_Required action_:
For each line of the data below, copy it if it holds the word "above".

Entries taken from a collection
=== Begin Enclosure ===

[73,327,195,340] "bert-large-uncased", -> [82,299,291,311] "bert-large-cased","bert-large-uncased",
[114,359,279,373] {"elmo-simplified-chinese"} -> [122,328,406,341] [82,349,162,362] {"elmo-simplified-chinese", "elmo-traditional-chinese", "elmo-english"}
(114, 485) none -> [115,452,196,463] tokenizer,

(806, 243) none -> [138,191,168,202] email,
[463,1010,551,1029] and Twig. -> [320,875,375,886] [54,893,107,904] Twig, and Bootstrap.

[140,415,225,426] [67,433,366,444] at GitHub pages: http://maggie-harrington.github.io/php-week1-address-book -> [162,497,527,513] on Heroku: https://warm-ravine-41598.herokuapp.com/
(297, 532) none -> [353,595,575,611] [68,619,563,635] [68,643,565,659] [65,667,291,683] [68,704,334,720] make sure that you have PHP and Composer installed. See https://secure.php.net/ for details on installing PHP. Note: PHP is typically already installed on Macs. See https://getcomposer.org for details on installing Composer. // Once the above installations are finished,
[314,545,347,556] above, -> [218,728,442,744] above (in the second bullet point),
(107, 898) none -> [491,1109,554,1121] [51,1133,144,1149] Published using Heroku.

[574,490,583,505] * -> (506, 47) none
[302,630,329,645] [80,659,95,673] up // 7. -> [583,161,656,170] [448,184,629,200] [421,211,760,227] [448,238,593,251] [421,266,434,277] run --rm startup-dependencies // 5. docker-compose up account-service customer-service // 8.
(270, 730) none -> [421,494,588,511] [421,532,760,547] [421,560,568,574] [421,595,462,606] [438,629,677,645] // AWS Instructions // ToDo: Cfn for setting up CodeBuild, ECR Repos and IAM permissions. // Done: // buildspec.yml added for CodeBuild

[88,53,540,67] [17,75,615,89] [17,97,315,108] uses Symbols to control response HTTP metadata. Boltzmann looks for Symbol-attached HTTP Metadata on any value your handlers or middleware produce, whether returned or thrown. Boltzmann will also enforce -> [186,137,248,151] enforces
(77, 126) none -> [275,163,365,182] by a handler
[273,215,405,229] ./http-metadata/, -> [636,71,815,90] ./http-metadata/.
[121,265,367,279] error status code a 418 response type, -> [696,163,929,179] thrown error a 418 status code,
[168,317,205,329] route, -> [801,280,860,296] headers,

=== End Enclosure ===

_Response for this exercise_:
(297, 532) none -> [353,595,575,611] [68,619,563,635] [68,643,565,659] [65,667,291,683] [68,704,334,720] make sure that you have PHP and Composer installed. See https://secure.php.net/ for details on installing PHP. Note: PHP is typically already installed on Macs. See https://getcomposer.org for details on installing Composer. // Once the above installations are finished,
[314,545,347,556] above, -> [218,728,442,744] above (in the second bullet point),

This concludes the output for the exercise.